| PROBLEM |
Your answer must be every line of the data that holds the string "knee".

| GIVEN RECORDS |

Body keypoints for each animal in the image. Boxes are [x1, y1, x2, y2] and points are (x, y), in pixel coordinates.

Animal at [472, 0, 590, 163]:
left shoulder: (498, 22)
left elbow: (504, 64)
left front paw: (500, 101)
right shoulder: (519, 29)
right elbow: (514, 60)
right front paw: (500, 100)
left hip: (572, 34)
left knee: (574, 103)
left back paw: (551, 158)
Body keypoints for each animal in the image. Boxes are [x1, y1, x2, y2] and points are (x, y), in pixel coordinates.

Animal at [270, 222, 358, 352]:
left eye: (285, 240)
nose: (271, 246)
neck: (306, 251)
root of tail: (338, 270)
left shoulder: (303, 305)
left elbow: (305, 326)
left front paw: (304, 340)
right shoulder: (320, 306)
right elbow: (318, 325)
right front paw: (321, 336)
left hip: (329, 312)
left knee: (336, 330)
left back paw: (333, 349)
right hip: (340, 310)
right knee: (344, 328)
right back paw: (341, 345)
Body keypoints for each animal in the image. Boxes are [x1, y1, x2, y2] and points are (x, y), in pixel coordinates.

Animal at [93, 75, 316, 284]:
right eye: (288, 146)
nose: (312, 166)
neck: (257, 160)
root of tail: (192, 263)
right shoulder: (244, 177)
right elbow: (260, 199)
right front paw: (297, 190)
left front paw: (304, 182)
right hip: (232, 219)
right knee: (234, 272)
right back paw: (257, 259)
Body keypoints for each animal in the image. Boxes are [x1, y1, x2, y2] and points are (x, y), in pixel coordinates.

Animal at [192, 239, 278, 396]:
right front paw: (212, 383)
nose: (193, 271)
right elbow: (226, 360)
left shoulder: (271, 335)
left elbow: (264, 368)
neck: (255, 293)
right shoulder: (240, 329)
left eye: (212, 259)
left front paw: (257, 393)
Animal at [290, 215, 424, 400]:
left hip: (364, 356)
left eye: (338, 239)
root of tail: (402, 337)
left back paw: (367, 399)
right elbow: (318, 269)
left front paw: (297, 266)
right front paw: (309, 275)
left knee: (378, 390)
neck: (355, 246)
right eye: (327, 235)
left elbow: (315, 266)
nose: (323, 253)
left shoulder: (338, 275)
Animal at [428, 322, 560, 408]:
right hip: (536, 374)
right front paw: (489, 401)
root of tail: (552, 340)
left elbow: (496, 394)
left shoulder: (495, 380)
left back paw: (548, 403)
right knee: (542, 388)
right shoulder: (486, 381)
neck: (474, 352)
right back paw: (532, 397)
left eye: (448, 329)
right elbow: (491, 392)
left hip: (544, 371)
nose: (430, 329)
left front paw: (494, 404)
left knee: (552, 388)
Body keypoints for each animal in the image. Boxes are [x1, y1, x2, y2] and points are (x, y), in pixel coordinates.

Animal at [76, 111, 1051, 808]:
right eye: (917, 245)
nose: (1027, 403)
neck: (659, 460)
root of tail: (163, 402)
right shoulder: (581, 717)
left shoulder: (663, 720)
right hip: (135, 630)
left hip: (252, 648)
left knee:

| TASK RESULT |
left knee: (574, 103)
left knee: (336, 330)
right knee: (344, 328)
right knee: (234, 272)
left knee: (378, 390)
right knee: (542, 388)
left knee: (552, 388)
left knee:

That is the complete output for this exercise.